Marszałek Wojny
Ilość postów: 1640
Klasa: Kosmiczny Marines
Też uważam, że to dobra gra (choć momentami strasznie ciężka).
Książę Demonów
Ilość postów: 1649
Klasa: Kosmiczny Marines Chaosu
Hom 4 w miarę mi się podobał a szczególnie opcja gdzie twój bohater mógł być niczym wcielenie śmierci, szczególnie fajnie to odczuwalne było w kampanii.

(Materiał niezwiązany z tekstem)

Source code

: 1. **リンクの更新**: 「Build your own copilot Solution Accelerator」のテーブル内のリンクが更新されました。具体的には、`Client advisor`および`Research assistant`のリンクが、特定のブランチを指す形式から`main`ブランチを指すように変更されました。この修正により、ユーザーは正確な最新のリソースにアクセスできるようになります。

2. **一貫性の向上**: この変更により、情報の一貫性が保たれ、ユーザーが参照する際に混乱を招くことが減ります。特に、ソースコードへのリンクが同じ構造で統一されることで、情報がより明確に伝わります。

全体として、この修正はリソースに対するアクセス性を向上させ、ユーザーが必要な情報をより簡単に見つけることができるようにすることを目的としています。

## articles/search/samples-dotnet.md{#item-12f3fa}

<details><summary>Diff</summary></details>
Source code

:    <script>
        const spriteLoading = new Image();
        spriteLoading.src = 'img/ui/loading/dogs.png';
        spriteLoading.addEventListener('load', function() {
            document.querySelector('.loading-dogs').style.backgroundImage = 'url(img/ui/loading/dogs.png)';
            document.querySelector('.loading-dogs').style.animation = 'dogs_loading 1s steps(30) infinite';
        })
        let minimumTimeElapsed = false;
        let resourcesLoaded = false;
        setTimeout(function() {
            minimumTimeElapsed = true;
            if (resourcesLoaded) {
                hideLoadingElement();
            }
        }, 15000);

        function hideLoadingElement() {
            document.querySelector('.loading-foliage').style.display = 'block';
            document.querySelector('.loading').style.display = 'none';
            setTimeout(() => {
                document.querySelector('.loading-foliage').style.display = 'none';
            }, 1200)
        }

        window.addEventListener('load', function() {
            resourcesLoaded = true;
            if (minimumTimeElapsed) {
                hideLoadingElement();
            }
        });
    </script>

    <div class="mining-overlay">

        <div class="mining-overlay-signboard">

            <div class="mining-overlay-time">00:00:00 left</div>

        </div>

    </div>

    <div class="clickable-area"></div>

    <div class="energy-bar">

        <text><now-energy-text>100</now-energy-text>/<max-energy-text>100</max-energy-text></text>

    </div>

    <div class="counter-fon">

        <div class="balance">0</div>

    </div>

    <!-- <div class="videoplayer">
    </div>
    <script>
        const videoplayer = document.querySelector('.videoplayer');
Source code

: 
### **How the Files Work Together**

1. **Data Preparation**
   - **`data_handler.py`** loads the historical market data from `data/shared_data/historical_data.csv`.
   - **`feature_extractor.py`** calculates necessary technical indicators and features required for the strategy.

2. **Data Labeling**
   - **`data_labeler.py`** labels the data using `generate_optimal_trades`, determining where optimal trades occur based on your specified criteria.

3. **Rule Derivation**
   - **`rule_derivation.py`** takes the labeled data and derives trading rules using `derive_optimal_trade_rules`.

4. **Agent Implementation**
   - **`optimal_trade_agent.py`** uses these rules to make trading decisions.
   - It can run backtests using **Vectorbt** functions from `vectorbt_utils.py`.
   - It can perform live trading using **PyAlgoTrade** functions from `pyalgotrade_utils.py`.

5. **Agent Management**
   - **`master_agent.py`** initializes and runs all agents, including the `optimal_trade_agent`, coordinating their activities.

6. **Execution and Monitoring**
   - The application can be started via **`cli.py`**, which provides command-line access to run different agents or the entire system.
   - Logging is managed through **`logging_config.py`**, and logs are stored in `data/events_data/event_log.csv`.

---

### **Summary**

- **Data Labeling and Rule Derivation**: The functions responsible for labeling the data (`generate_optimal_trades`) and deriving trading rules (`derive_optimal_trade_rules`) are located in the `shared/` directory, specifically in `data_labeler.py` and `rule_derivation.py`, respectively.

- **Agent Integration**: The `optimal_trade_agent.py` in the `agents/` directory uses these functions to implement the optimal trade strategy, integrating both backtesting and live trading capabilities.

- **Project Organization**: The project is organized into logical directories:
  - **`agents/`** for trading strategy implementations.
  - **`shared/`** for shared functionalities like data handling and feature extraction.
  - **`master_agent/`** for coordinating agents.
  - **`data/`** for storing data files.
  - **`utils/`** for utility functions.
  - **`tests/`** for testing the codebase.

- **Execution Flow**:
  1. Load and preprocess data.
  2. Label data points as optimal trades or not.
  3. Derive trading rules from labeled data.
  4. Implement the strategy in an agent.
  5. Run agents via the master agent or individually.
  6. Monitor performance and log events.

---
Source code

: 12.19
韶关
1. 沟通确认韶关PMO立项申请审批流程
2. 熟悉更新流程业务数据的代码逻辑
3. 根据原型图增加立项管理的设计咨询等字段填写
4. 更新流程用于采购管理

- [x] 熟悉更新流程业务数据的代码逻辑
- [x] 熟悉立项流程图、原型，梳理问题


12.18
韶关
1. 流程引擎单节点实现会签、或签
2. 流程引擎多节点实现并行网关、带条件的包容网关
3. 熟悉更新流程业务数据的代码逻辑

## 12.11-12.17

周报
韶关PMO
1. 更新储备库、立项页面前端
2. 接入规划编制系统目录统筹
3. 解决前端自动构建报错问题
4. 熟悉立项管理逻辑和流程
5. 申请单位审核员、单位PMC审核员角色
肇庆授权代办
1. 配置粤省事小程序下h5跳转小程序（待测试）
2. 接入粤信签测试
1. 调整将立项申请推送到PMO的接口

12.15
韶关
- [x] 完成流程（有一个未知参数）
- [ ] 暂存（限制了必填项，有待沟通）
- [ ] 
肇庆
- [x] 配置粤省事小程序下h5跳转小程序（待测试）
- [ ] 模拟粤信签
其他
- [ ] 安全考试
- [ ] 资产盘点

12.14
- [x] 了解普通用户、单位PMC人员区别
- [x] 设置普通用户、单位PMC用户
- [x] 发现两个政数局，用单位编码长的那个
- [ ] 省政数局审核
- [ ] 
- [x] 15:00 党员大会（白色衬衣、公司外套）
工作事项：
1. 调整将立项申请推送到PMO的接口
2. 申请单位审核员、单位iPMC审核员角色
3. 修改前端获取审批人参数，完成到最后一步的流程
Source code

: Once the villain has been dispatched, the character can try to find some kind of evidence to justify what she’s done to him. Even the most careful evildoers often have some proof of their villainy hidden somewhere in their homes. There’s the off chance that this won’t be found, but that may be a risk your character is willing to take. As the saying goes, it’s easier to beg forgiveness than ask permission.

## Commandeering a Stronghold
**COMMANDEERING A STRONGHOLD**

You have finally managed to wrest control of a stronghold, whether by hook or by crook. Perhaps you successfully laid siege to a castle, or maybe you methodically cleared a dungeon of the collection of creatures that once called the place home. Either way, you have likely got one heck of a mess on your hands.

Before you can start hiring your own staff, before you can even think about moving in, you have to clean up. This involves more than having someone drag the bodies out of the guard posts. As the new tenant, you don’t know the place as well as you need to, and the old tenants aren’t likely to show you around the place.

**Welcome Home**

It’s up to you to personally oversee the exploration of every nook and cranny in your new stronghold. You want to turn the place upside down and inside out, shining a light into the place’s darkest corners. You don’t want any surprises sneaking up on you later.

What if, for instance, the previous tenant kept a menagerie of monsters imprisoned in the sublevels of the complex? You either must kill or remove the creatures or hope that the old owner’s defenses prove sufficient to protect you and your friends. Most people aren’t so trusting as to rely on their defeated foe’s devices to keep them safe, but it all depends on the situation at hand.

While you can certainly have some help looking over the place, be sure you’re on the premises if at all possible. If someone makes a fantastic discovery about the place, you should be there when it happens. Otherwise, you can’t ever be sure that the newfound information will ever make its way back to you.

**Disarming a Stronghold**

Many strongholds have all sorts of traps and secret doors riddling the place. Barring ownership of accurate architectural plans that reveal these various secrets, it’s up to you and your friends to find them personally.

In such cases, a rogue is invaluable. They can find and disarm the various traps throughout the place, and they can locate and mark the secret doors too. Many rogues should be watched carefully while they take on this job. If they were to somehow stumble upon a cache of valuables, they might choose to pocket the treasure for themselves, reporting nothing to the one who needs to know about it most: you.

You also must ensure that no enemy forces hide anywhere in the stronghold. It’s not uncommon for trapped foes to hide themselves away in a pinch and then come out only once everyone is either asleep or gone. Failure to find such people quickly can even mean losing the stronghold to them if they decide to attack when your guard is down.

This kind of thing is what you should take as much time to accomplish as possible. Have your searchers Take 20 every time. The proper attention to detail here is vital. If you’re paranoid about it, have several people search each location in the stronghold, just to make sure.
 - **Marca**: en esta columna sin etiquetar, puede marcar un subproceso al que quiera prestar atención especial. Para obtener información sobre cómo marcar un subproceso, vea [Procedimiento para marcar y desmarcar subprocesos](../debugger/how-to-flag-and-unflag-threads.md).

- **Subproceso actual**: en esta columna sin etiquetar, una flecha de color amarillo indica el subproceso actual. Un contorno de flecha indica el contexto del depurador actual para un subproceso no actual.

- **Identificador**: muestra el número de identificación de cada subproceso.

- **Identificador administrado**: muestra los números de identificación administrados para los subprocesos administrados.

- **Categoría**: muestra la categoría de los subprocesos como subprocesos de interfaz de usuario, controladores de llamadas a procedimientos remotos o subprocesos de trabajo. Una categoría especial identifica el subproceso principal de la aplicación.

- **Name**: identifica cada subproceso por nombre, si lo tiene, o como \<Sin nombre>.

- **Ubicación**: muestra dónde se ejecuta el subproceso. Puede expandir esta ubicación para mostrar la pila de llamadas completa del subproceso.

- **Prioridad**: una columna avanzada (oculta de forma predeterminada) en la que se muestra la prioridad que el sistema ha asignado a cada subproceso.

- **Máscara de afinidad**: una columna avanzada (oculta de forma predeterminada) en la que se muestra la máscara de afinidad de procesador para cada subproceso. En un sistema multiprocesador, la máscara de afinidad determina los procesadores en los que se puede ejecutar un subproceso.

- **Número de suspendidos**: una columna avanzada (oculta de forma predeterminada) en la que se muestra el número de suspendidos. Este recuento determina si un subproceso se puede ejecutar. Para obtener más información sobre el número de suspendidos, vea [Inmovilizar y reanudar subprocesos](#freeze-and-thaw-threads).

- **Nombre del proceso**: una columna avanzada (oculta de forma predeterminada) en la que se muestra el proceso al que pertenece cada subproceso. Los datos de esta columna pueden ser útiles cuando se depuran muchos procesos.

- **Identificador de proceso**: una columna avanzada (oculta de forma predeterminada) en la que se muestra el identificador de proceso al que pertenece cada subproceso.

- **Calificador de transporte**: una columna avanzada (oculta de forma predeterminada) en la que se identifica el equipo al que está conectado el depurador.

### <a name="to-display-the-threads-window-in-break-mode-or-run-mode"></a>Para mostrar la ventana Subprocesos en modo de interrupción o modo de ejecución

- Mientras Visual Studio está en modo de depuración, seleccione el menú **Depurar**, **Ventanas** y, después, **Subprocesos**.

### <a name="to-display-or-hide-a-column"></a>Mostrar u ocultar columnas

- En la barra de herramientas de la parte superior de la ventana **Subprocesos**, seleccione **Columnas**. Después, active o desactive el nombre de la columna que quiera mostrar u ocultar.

Nigdy jakoś się nie przekonałem do FF, jakoś mnie zawsze odrzuca od tego jprg ;D
Racja NWN jest grą magiczną a Mario to klasyka gier komputerowych. ;D
Matuzalem
Ilość postów: 9483
Klasa: Wampir
FF trzeba poczuć. Najlepiej zacząć od początku, bo niby poszczególne części nie są ze sobą powiązane, to jednak wraz z kolejnymi odsłonami coraz bardziej wczuwa się w te światy, problemy itd. No i muzyka jest nieziemska, od razu wprawia w nastrój i chwyta za serce.
Matuzalem
Ilość postów: 9483
Klasa: Wampir
Ach te starcia w NwN, magia. Piękne, taktyczne, wykorzystywanie atutów. No i te historie, które może i tak kończyły się bitką, ale mi otworzyły wrota do świata fantasy, o którym wcześniej nie miałem pojęcia.
Opiekuńczy duch
Ilość postów: 3108
Klasa: Łowca
Nwn 2 kojarzy się głownie z pierwszorzędnie skopaną pracą kamery i kijową optymalizacją, która sprawia, że i na komputerze spełniającym z naddatkiem minimalne wymagania, miejscami oglądało się pokaz slajdów. No i całą gra wyglądała jak symulacja plastykowych ludzików. Ale to generalnie domena gier z 2006 roku (vide "Oblivion").